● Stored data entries
------------------------------------------------------------

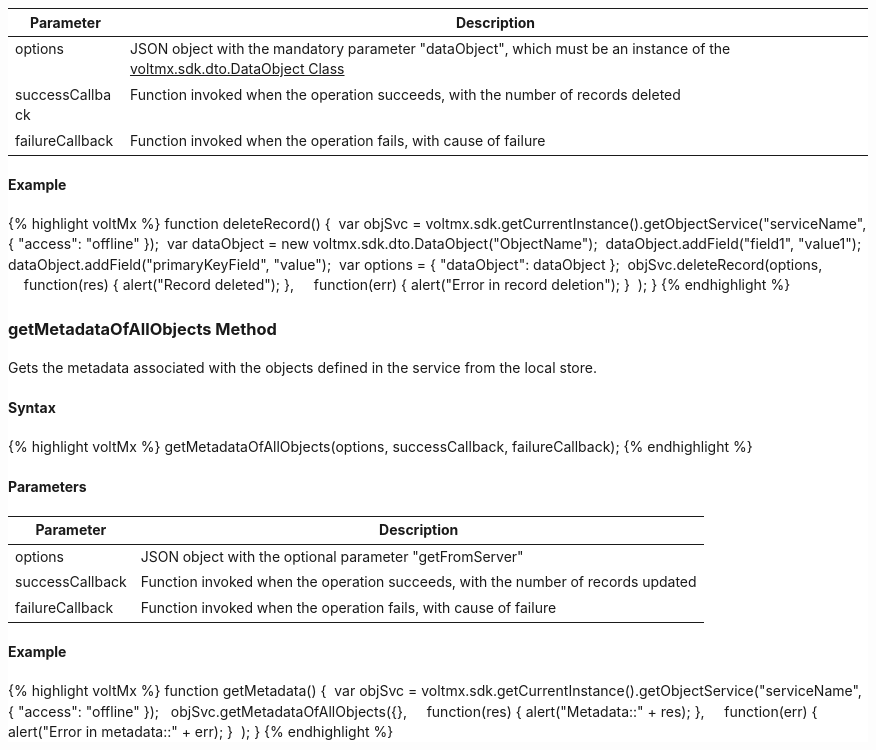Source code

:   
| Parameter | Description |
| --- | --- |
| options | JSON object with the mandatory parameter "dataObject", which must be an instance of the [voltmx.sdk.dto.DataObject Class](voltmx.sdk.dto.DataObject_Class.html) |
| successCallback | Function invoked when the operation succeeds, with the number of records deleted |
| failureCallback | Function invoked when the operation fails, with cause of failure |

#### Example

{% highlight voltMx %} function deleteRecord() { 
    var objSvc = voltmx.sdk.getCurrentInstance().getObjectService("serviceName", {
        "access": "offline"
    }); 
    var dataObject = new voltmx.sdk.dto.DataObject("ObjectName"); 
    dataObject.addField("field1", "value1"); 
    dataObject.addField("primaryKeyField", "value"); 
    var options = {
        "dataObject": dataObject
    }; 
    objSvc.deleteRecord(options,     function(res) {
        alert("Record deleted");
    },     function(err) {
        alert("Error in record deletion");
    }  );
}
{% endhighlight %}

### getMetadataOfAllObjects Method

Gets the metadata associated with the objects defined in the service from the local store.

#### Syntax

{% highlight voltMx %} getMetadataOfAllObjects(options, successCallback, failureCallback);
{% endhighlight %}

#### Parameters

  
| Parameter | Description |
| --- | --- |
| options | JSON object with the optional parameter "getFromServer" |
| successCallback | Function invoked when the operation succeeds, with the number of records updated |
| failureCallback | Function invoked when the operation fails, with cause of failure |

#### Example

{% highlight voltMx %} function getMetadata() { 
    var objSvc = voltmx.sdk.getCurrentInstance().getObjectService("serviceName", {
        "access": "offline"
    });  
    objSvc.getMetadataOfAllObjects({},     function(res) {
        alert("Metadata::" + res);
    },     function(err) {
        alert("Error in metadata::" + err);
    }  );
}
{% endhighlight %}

------------------------------------------------------------

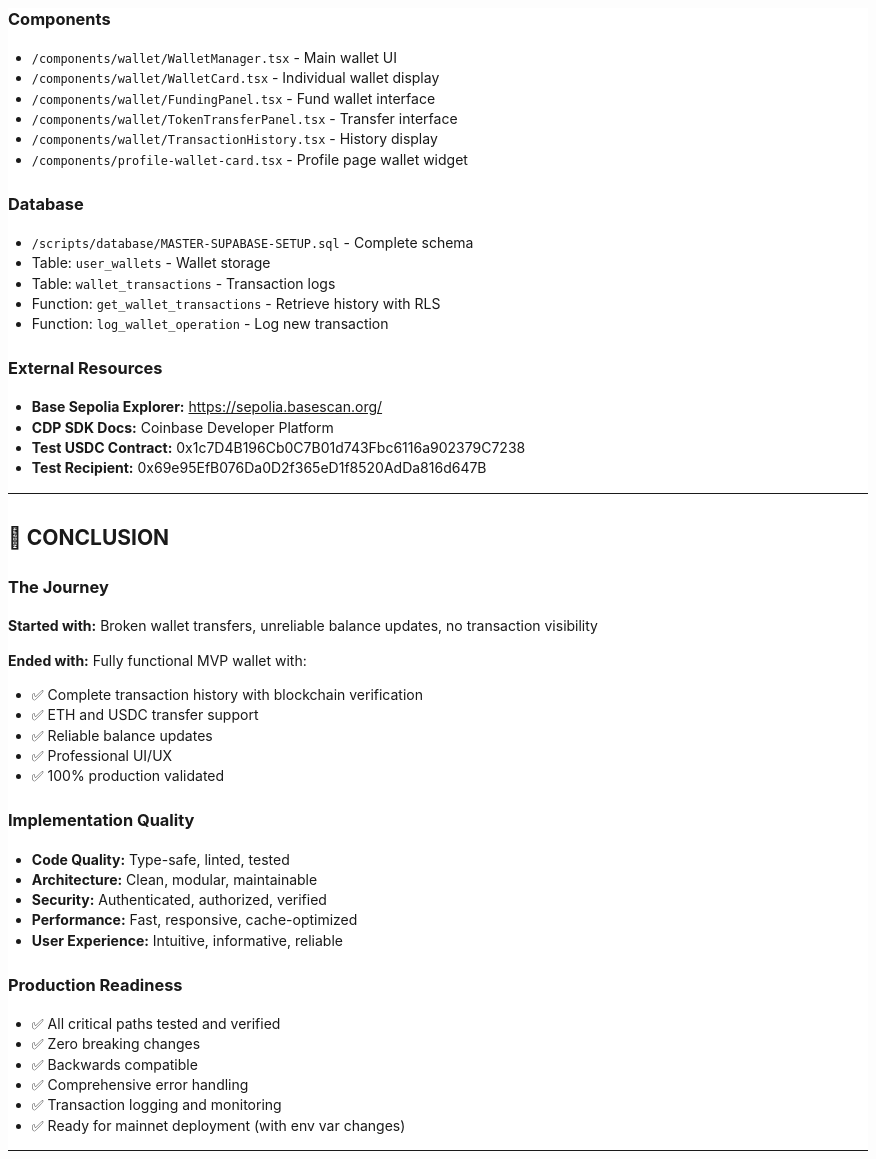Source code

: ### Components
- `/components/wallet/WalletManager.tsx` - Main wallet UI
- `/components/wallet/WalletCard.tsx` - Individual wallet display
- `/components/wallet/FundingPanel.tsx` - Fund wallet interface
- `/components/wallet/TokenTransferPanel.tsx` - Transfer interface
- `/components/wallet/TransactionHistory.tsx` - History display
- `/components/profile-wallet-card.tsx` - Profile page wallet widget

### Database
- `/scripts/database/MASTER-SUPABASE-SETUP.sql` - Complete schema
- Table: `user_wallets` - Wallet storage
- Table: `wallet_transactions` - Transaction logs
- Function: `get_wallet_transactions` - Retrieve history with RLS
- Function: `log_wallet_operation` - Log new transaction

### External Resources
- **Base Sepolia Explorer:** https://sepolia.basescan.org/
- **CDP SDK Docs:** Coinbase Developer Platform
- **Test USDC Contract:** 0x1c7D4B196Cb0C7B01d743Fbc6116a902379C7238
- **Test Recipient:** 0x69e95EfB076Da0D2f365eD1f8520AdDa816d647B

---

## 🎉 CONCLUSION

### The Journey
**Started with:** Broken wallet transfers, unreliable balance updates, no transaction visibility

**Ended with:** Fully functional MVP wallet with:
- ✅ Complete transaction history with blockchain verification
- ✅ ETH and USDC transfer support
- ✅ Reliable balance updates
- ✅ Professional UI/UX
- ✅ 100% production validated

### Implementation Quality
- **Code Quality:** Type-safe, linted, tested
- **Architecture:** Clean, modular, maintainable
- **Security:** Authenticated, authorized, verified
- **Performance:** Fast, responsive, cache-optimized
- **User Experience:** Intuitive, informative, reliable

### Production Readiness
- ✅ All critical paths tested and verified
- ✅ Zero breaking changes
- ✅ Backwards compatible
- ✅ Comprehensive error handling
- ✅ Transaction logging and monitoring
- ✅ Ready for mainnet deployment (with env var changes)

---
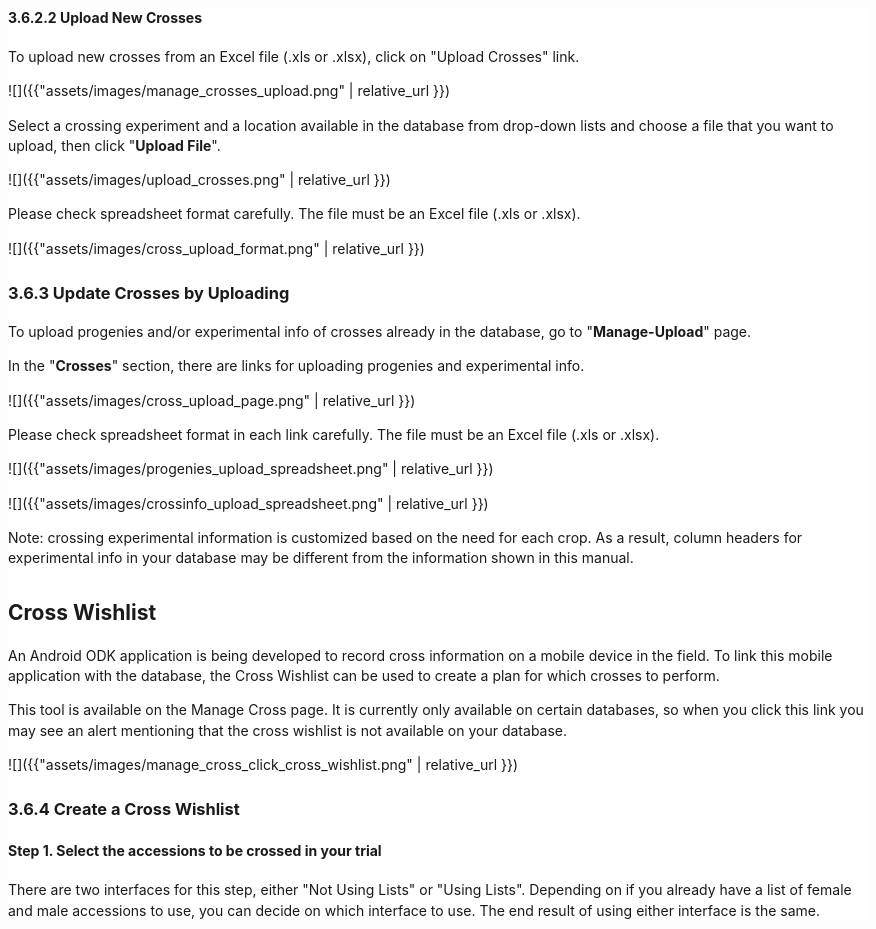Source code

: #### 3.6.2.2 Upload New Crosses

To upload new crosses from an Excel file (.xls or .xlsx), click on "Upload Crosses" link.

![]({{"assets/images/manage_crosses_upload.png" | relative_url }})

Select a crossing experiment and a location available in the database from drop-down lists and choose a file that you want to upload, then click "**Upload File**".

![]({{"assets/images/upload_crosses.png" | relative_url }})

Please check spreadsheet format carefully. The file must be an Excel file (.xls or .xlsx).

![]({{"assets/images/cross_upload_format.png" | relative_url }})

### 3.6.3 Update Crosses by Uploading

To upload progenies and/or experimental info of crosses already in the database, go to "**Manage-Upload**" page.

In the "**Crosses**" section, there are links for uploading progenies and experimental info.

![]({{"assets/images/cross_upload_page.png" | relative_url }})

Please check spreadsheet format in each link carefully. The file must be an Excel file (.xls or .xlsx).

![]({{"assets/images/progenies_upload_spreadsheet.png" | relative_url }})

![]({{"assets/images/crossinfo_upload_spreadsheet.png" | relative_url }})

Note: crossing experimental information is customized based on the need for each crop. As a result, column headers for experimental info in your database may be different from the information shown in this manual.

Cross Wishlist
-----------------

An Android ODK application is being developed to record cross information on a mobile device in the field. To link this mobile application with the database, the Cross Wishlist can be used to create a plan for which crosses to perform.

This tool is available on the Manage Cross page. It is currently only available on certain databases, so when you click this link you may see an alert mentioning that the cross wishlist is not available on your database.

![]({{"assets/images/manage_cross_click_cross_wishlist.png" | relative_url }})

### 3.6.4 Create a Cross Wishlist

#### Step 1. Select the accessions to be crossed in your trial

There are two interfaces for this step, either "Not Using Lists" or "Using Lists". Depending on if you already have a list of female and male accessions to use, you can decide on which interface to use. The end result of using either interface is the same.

------------------------------------------------------------

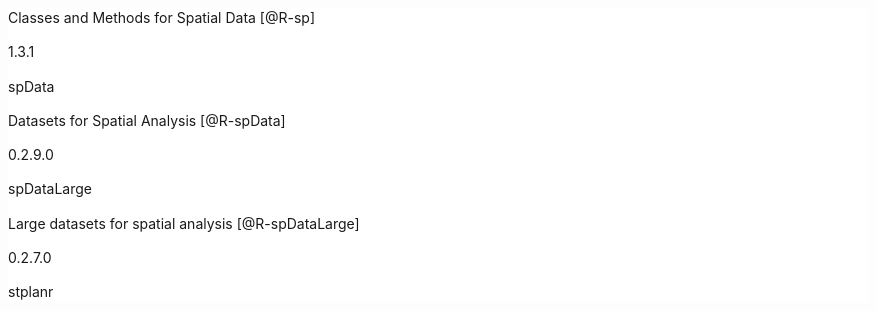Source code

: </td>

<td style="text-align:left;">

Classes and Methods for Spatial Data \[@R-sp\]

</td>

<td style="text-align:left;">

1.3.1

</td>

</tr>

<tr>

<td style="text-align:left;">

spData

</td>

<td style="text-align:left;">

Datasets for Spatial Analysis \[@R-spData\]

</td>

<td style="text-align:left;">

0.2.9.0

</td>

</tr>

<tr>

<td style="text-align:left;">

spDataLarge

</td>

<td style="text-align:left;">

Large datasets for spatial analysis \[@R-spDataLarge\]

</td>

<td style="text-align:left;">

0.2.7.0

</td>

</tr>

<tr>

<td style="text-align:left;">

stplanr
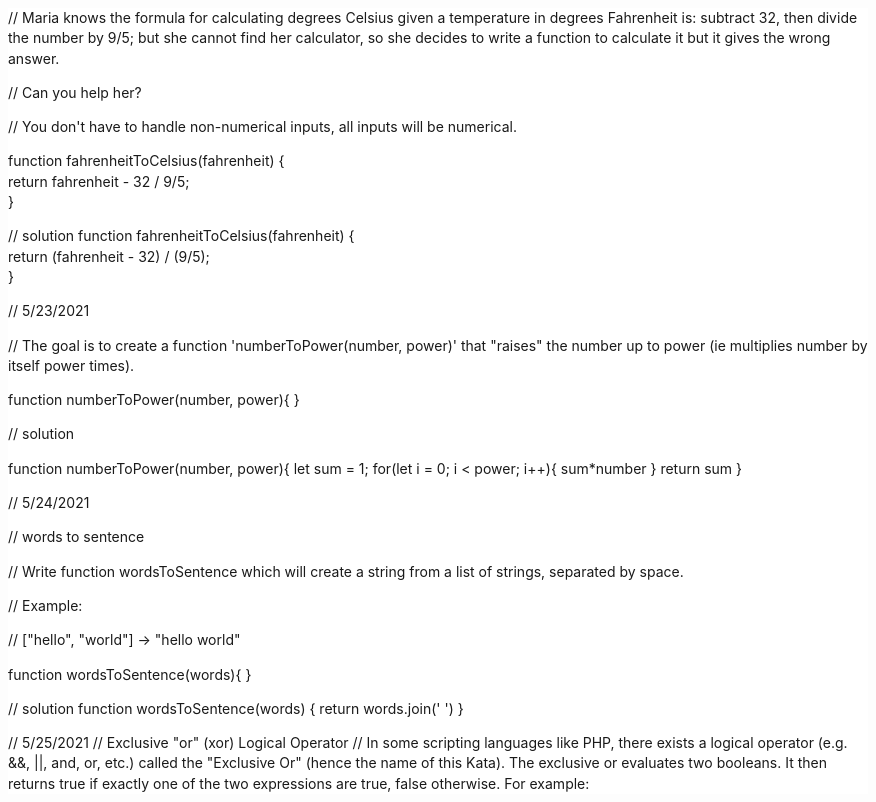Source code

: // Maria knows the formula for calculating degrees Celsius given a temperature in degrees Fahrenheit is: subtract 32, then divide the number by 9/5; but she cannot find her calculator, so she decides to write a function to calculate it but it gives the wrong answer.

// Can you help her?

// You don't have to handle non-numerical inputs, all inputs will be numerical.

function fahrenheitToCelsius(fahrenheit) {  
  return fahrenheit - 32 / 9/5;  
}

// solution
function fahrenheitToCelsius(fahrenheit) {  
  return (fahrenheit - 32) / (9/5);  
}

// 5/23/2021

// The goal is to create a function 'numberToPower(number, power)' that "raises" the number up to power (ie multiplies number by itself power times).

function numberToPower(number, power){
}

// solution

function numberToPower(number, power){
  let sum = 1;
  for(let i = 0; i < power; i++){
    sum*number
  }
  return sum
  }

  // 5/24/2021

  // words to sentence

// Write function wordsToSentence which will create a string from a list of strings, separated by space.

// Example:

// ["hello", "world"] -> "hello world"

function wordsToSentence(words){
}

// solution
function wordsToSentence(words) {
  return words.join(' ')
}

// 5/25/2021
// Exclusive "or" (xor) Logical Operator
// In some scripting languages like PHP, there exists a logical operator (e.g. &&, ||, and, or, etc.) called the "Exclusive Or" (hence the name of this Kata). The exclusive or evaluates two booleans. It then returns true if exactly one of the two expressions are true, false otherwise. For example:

------------------------------------------------------------

● Exercise brief
Copy out the lines of the data from the one containing "#### Step 1." through the one containing "There are two", inclusive.

● Output of the exercise
#### Step 1. Select the accessions to be crossed in your trial

There are two interfaces for this step, either "Not Using Lists" or "Using Lists". Depending on if you already have a list of female and male accessions to use, you can decide on which interface to use. The end result of using either interface is the same.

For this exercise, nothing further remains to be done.